SEOUL - The United States and South Korea failed to reach a deal on how to split the cost of the U.S. military presence, South Korean officials said Wednesday, just days before the current agreement is set to expire.
South Korean and U.S. negotiators "broadened their understanding" of each other’s positions during two days of talks that ended Wednesday, but must be prepared for another round of negotiations in January, South Korea’s foreign ministry said.
The United States had reportedly demanded that South Korea pay five times its current amount for the cost of the approximately 28,000 troops that are stationed in South Korea. South Korean officials dismissed the demand as unreasonable.
In an interview with the South Korean media, James DeHart, the top U.S. negotiator signaled flexibility, insisting Washington is "no longer focused" on its initial demand.

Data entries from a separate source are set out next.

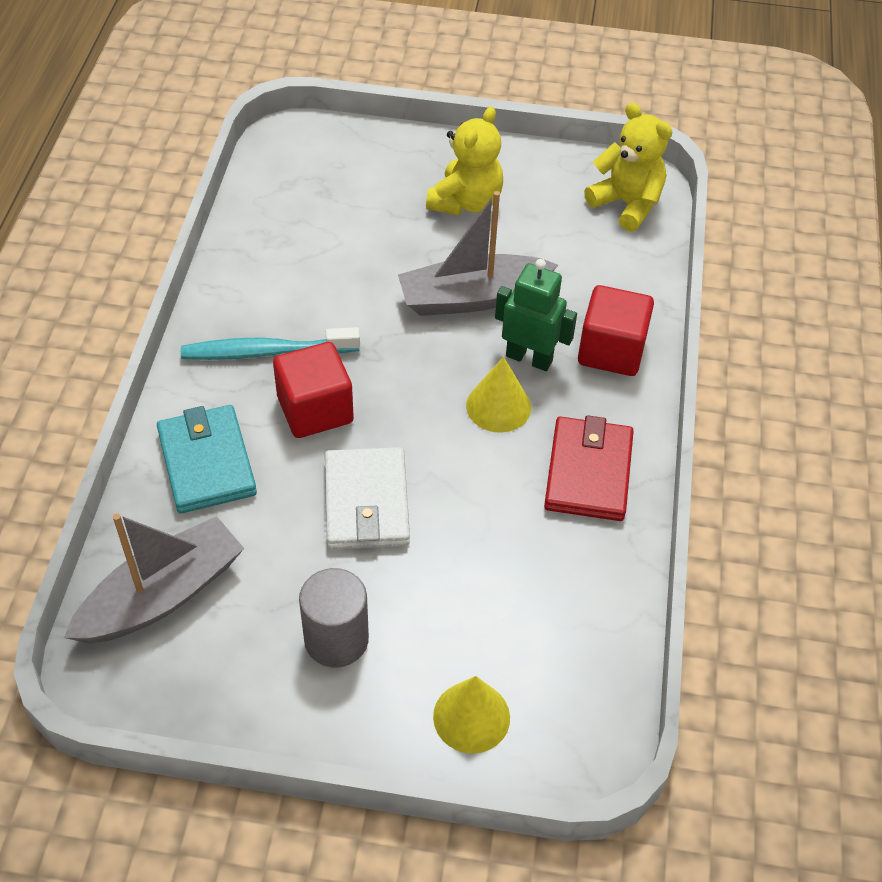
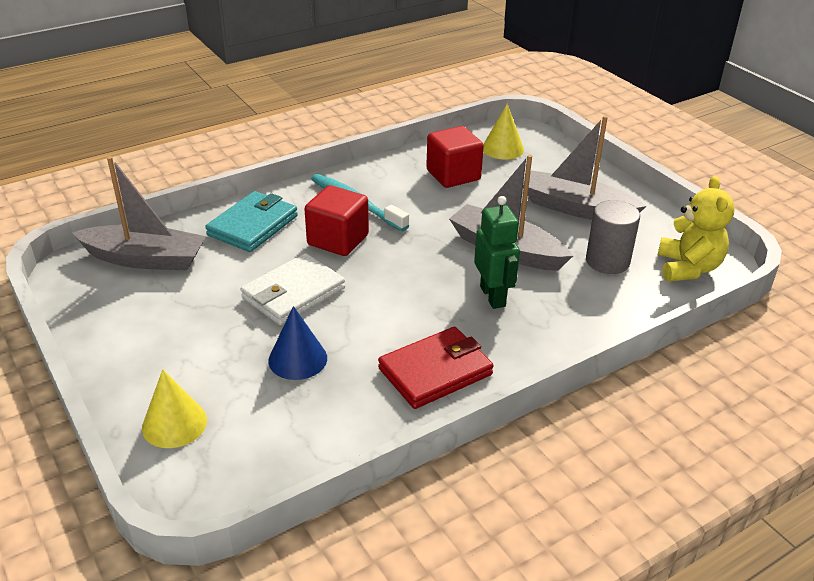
camera: 50 degrees right, 15 degrees down
(336, 639) = (178, 335): grey cylinder -> grey cylinder (607, 261)
(466, 202) = (576, 208): yellow teddy bear -> grey boat
(472, 562) = (297, 359): none -> blue cone
(498, 406) = (436, 304): yellow cone -> yellow cone (503, 148)
(611, 351) = (553, 327): red cube -> red cube (453, 175)

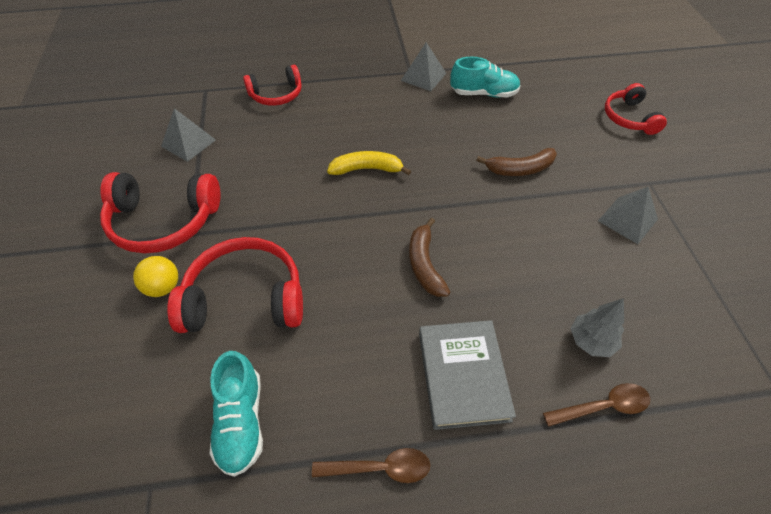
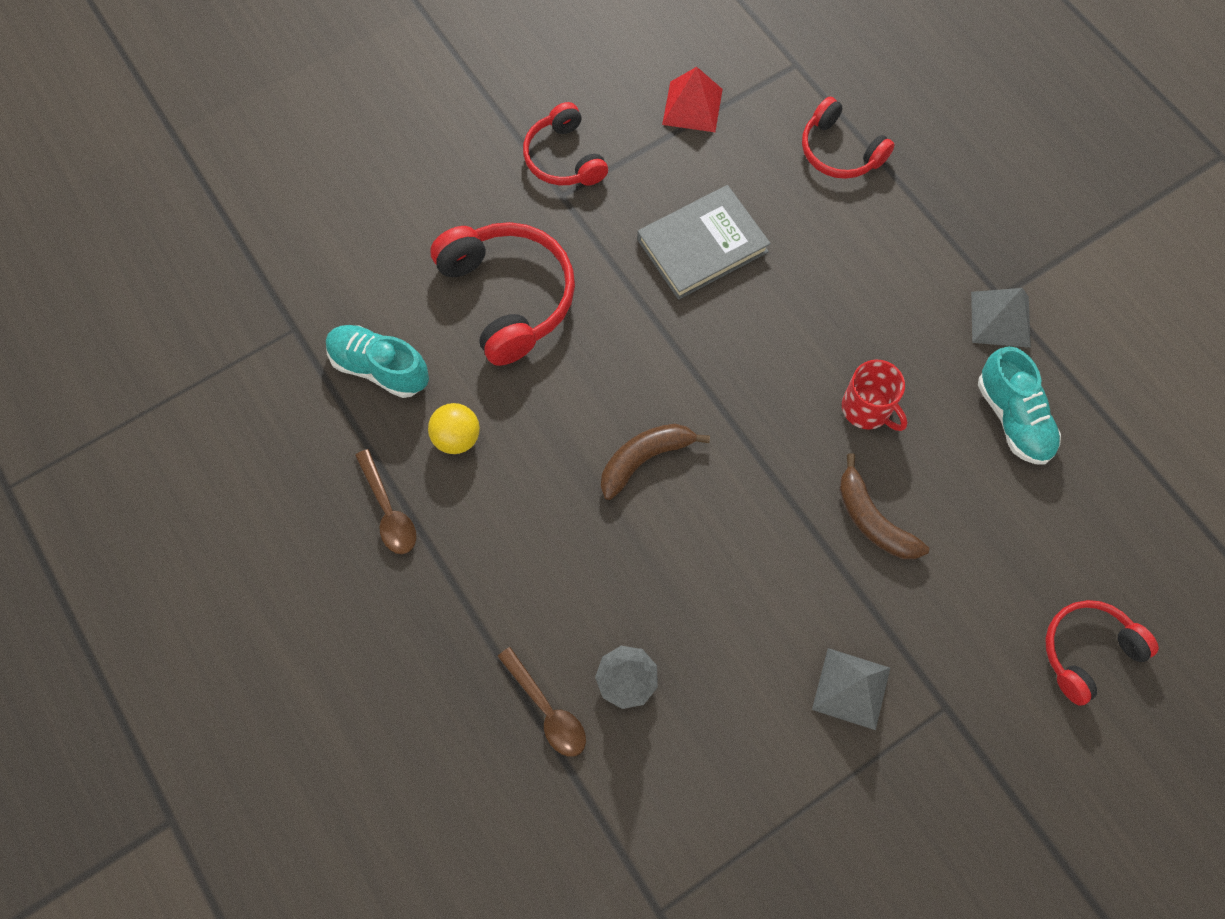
camera: 65 degrees right, 15 degrees up
(163, 221) = (564, 158): red headphones -> red headphones, size x0.63
(163, 287) = (484, 212): yellow ball -> yellow ball (457, 438)
(188, 143) = (692, 106): grey pyramid -> red pyramid
(241, 421) = (380, 368): turquoise shoe -> turquoise shoe turned 60 degrees clockwise
(367, 169) = (762, 328): yellow banana -> none
(447, 145) = (867, 409): none -> red mug
(462, 375) = (518, 553): grey book -> grey book (702, 245)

"The figure will be different from our initial proposal and probably different from what we've heard from the Korean side so far. So we will find that point of agreement," Dehart told reporters, according to the Yonhap news agency. "[$5 billion] is not a number that we are currently focused on in the negotiations."
DeHart also said that South Korean weapons purchases from the U.S. are an "important consideration" for the talks, Yonhap reported.

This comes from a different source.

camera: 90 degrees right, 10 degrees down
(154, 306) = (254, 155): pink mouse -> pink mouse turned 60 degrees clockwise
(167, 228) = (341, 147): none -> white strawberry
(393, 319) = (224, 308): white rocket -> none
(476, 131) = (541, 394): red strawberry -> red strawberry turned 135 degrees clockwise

U.S. and South Korean negotiators have held several rounds of talks this year, but appeared far apart as the December 31 deadline approaches. In November, the U.S. cut short talks in Seoul, complaining South Korea was "not responsive" to U.S. demands for "equitable burden-sharing."

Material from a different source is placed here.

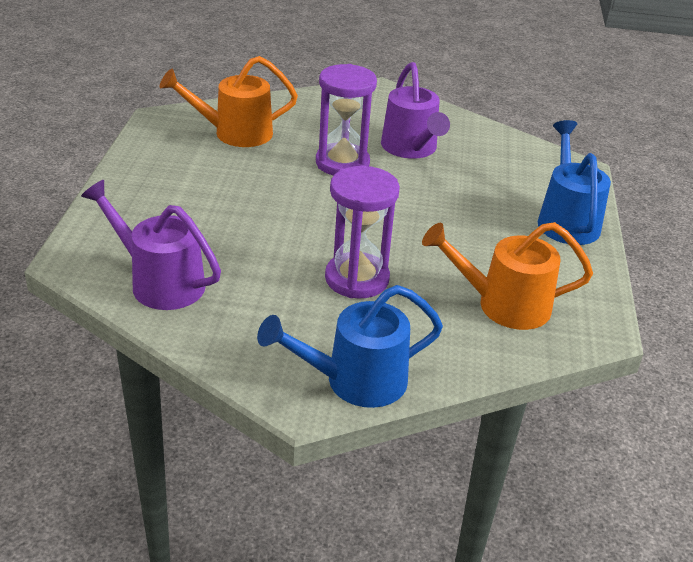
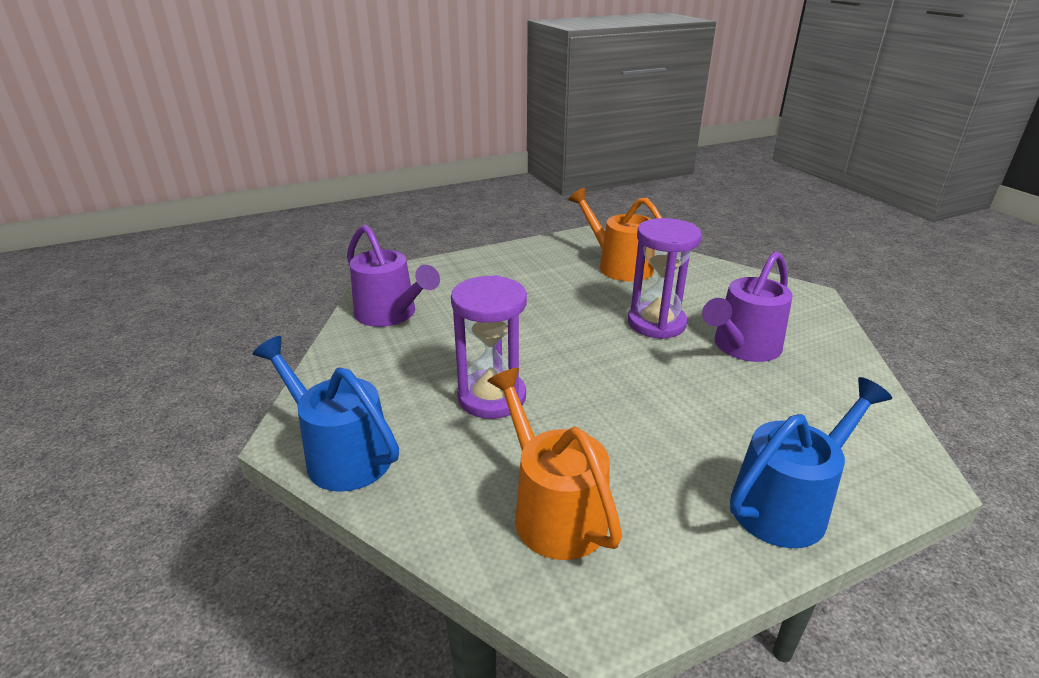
camera: 60 degrees right, 5 degrees down
(159, 282) = (391, 314): purple watering can -> purple watering can turned 135 degrees clockwise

The situation has created unusual friction in a key U.S. alliance. The timing is also crucial — the expiration date of the current cost-sharing deal coincides with North Korea’s end-of-year deadline for the United States to provide more concessions in nuclear talks.
U.S. President Donald Trump, who has said the United States gets "nothing" from the current arrangements, has in the past been willing to use North Korea tensions as leverage in his negotiations with Seoul.
In some ways, the situation is similar to last year, when Washington and Seoul could not reach a defense cost-sharing agreement until February. South Korea eventually agreed to pay $925 million — an 8% increase from the previous year. The deal retroactively covered the previous weeks. A similar arrangement may be necessary this year.
Trump has for decades accused South Korea and other allies of taking advantage of the United States. At a May rally in Florida, Trump said a certain country was "rich as hell and probably doesn't like us too much." The comments were widely seen as referring to South Korea. Trump has also reportedly used an Asian accent to mock South Korea over the issue.
According to a newly published memoir, Trump told his national security team in 2018 that it would be an "okay deal" if South Korea paid $60 billion a year. South Korea's entire military budget in 2018 was $43 billion.
The situation has created animosity in some South Korean circles. In recent weeks, small groups of anti-U.S. protesters have gathered outside the U.S. Embassy in Seoul, including some who have destroyed posters with the face of U.S. Ambassador Harry Harris. In October, a group of protesters broke into Harris’ residential compound, carrying signs about the cost-sharing talks.
Although most South Korean officials continue to stress the vitality of the alliance, some have begun to complain. Last month, a senior adviser to South Korea's president told VOA that Trump is underestimating the value of U.S. troops in the region, which he says underpin U.S. global dominance.
"Trump may be a real estate expert, but he doesn't seem to understand much about international politics," said former South Korean Unification Minister Jeong Se-Hyun, who advises South Korean President Moon Jae-in on unification issues.
Despite rejecting Trump's cost-sharing demands, a broad majority (92 percent) of South Koreans support the alliance with the United States, according to a poll this week by the Chicago Council on Global Affairs.
But the poll suggested that 68 percent of South Koreans don’t want Seoul to meet the U.S. cost-sharing demands. Another 26% say South Korea should refuse to pay if the talks fail, it said.
South Korea’s government rejects Trump’s notion that it doesn’t contribute enough toward the cost of the U.S. troops, insisting it pays almost half of the total cost of $2 billion. That doesn’t include the expense of rent-free land for U.S. military bases, Seoul says.
South Korea is also one of the biggest buyers of U.S. weapons. In 2017, South Korea spent 2.6% of its gross domestic product on military expenditures, according to World Bank data. That is a bigger percentage than any NATO member, except for the United States.